--- Start of SOURCE DATA ---

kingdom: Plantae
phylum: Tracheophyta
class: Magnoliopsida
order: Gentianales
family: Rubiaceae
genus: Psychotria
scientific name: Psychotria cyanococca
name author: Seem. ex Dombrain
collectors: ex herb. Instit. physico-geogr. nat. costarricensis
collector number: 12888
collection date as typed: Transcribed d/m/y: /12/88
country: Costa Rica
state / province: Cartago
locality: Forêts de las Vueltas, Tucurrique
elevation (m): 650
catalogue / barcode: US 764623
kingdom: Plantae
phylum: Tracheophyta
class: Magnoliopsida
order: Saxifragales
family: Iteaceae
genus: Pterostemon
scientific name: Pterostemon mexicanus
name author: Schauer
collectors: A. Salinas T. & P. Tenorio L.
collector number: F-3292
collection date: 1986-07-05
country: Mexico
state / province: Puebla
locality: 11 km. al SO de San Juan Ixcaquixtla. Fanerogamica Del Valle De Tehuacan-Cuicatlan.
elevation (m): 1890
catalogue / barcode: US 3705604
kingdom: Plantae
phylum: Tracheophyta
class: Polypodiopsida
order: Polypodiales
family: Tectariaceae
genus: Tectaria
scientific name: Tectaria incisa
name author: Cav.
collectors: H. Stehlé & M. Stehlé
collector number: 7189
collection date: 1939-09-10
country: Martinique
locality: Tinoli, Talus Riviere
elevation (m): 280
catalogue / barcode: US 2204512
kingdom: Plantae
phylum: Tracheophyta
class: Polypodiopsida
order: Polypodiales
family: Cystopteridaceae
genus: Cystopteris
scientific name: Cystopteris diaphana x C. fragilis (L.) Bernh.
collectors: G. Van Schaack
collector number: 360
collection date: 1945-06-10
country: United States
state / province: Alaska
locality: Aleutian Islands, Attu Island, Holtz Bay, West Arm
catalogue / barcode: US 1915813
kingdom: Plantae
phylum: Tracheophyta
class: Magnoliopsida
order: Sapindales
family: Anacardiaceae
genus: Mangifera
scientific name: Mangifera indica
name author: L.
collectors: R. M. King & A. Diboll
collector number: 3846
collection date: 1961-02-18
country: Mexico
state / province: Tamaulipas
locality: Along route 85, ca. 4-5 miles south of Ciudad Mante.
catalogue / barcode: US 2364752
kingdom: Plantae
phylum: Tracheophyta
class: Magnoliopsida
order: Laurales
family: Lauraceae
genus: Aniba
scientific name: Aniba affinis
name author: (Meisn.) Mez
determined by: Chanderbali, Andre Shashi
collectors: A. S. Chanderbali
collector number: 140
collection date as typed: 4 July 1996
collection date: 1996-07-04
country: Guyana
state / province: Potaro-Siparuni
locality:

--- End of SOURCE DATA ---

Return the lines above exactly, starting at the line that contains "collector number: 3846" and ending at the line that contains "determined by: Chanderbali, Andre Shashi", with both of those lines included.

§ OUTPUT OF THE EXERCISE:
collector number: 3846
collection date: 1961-02-18
country: Mexico
state / province: Tamaulipas
locality: Along route 85, ca. 4-5 miles south of Ciudad Mante.
catalogue / barcode: US 2364752
kingdom: Plantae
phylum: Tracheophyta
class: Magnoliopsida
order: Laurales
family: Lauraceae
genus: Aniba
scientific name: Aniba affinis
name author: (Meisn.) Mez
determined by: Chanderbali, Andre Shashi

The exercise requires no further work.